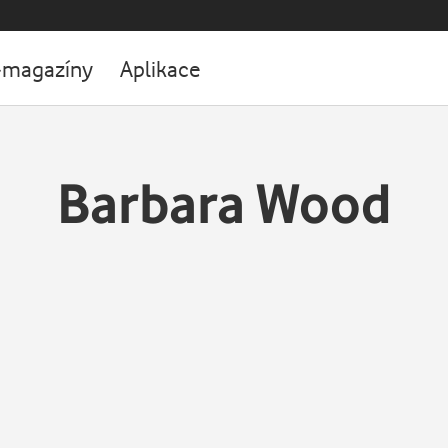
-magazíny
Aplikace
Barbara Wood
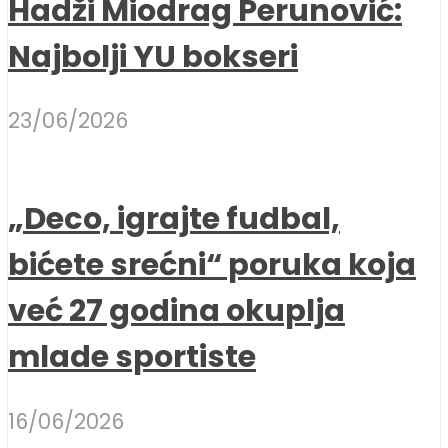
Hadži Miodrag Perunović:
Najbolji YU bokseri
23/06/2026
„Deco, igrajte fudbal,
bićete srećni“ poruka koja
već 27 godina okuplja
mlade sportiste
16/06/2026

============================================================

Aim of the task → Only the pictures are to be left out; repeat everything else in the records above exactly.

Solution to this problem →
-magazíny
Aplikace
Barbara Wood
Hadži Miodrag Perunović:
Najbolji YU bokseri
23/06/2026
„Deco, igrajte fudbal,
bićete srećni“ poruka koja
već 27 godina okuplja
mlade sportiste
16/06/2026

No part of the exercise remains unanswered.